The European Council’s decision to permit a 6-month phase-in without biometrics initially was meant to ease that transition. Yet Brussels Airport’s latest account indicates that delays have remained pronounced even under that more gradual model.
That has sharpened the airport’s argument that a stricter timetable should be matched with more operational flexibility. Its call for testing before the summer peaks reflects a concern that an unadjusted rollout could repeat or worsen the problems already seen during the phased introduction.
The airport also tied its concerns to staffing levels on the government side. Chronic understaffing of federal police at border posts has remained part of the problem despite ministerial efforts, leaving fewer personnel to handle a process that now requires more manual intervention for some travelers.

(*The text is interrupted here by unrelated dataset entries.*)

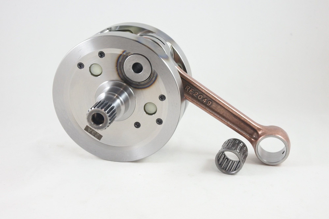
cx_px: 164
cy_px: 110
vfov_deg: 27.5
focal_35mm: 49
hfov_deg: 40.3
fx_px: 448
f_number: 4.5
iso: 720
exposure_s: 1/125
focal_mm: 18.4
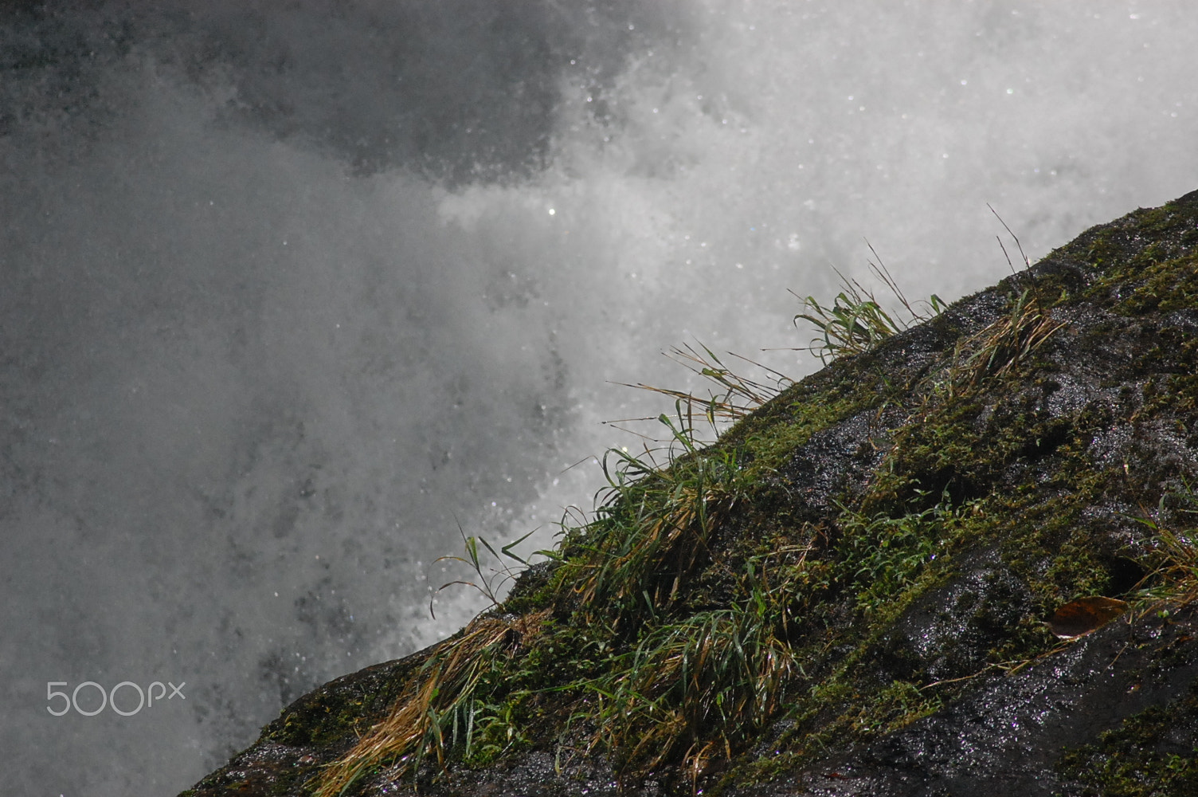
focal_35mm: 330
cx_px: 599
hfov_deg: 6.2
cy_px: 398
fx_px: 10972
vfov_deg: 4.2
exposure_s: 1/4000
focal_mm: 220
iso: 1600
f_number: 13
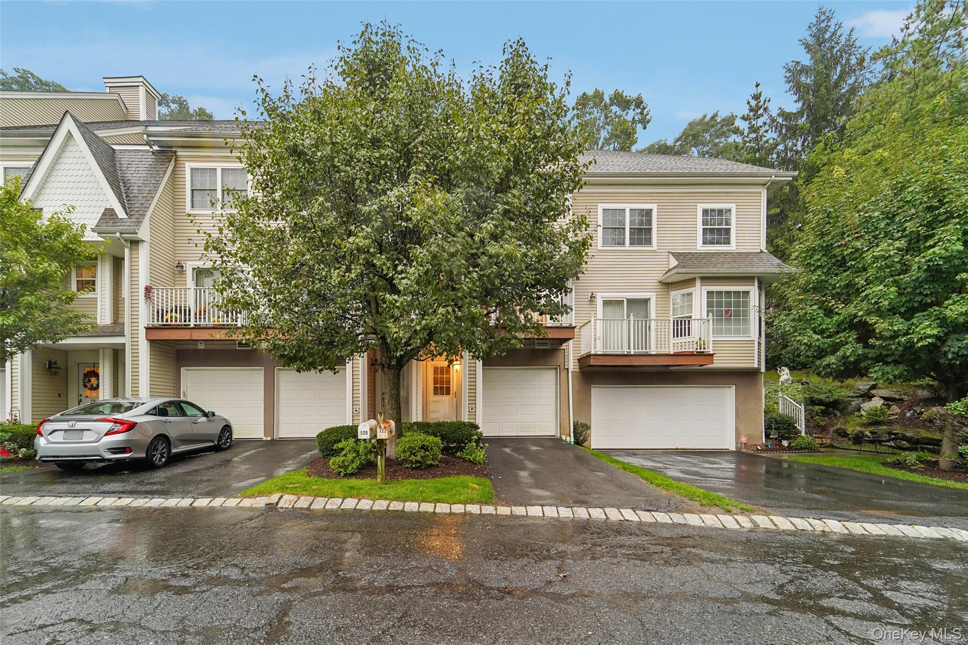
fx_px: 376
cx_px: 484
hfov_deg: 104.3
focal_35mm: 14
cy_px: 322
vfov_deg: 81.2
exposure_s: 1/13
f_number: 8
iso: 400
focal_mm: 14
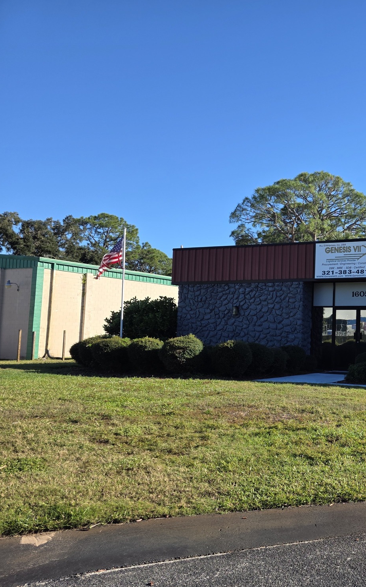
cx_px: 395
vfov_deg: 58.2
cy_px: 296
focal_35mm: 33
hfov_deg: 33.7
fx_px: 527
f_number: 1.7
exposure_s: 1/3336
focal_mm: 6.3
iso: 80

Resuming e-gate access for select third-country nationals, in the airport’s view, would help relieve part of that pressure at both arrivals and departures when feasible. Full staffing of all border posts would address another part. A more measured operational rollout before peak season would address the rest.
The stakes extend beyond one airport because Brussels sits inside a Schengen-wide system that is moving toward full participation by non-EU travelers. On April 10, 2026, 100% of non-EU travelers must register across the Schengen Area under the timetable cited by the airport.
ETIAS pre-authorization is due later, making EES the first stage in a broader change to how the bloc tracks short-term arrivals from outside the EU. For now, though, Brussels Airport’s warning is focused on a simpler question: whether border systems can process passengers fast enough once the rules tighten again.
Its March 30 message leaves little doubt about the scale of the strain already visible at Brussels Airport. With 600 missed flights over four days, total delays of 21 hours, and queues stretching to more than 3 hours for some arriving non-EU passengers, the airport is asking Belgium and the European Commission to slow the pace of the Entry/Exit System rollout before the summer crowds test it even harder.